Slightly more than a month before his Oct. 1 passing, Anthony Amabile made his way back to the offices of the Hudson Reporter, where he had worked as a columnist for more than a decade. Back in the 1990s, after leaving journalism, he became a highly regarded political consultant who helped mayors get elected in some towns.
He had become, in recent years, a political outcast from working campaigns that opposed candidates supported by the longtime Hudson County Democratic Organization (HCDO), but Amabile still loved politics and said he missed being involved in the game.
“I thought I was good at what I did,” he said.
For more than 20 years, Amabile served as chief executive officer of Meadowlands Associates Inc. in Jersey City, billed as a public relations, advertising and marketing firm, representing private and public sector clients. The office served as base for a number of high profile campaigns.
Politicians have said that Amabile introduced the concept of political consulting to Hudson County, becoming a regular figure behind candidates running against the mainstream.
This often put him at odds with the political powerbrokers who saw him as a threat, and ultimately led to his being targeted after he was blamed for supporting an opposition candidate for mayor in Bayonne in 2005.
During a recent visit, Amabile made it clear he thought this was unfair, since he made his living by helping candidates, and remained one of the most politically knowledgeable people in the county – his experiences documented in notes for a book he once intended to write.
He had started gathering material for a book on the inner workings of Hudson County politics about ten years ago, intending to map out the political landscape that helped shape politics today, as well as profiling many of the political players past and present.

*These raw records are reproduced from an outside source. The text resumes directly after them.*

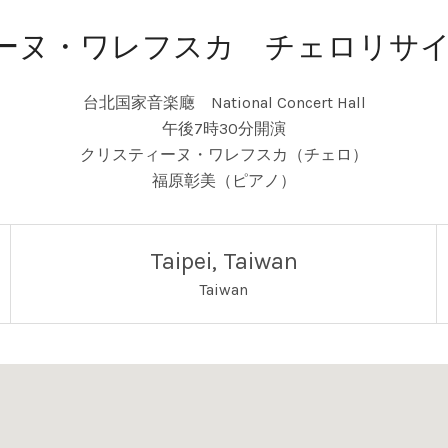
ーヌ・ワレフスカ チェロリサイタル
台北国家音楽廰 National Concert Hall
午後7時30分開演
クリスティーヌ・ワレフスカ（チェロ）
福原彰美（ピアノ）
Taipei
,
Taiwan
Taiwan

But over time, he let the project lapse, spending a significant amount of time living in a condo in Cape May with his longtime companion, Betty Spinelli.
“The notes are all in my basement,” he said. “I didn’t think there would be much of a market.”
Amabile, however, said he missed the action – and it some ways, he was as infatuated with politics as he was in horse racing. He regularly attended the track, in love with the action.
“Politics is how I made my living,” he said.
An old school consultant
Born in Glasgow, Scotland, he was raised in Jersey City, but retired to Cape May for several years before finally relocating to Florida.
He cut his teeth in journalism as an award-winning reporter for the Hudson Dispatch, for which he later became city editor for the Jersey City Division. He later became one of the early political bloggers, showing his ability to adapt to a changing technological environment.
Weehawken Mayor Richard Turner, with whom Amabile once had a political consulting contract, called him one of the first political consultants in Hudson County.
“He was old school,” Turner said. “He still wrote things down with pen and paper. This was before we got technology.”
Amabile was a governmental as well as a political consultant, and was hired in both capacities at various times during the administration of Hoboken Mayor Anthony Russo. Amabile was behind the scenes during several of Russo’s elections, but also worked in administering funds for a municipal drug education program.
Amabile also backed early efforts of politicians such as former Secaucus Mayor Dennis Elwell when Elwell ran against candidates supported by the county Democrats.
This incurred the wrath of political heavy weights of the time such as then Assemblyman and Secaucus Democratic Party Chairman Anthony Impreveduto and others.
Good career while it lasted
Over the years, he wrote articles for Gateway Magazine and served as editor for Hudson Forum, a bi-monthly publication of the Hudson County Chamber of Commerce. He also contributed as a historian for the government-published book, “The Left Bank, a History of Hudson County, New Jersey.”
During an encounter with him and his wife, Spinelli, in Cape May in 2012, Amabile displayed a broader knowledge of New Jersey history when talking about historic structures in that part of the state, his adopted second home for a few years.
In an interview a month before his death, Amabile said politics was his bread and butter, accounting for hundreds of thousands of dollars in annual income.
“I did very well for a long time,” he said. “I represented a lot of important people and I did a lot of good work for them.”
Oddly enough, his political career started outside of Hudson County while he was serving in the U.S. Army. A fellow soldier also from Hudson County asked him if he would spend his 30-day leave working on the campaign for then U. S. Sen. John F. Kennedy to become president.
Amabile readily agreed and spent 30 days traveling with JFK on the campaign trail, and loved every moment.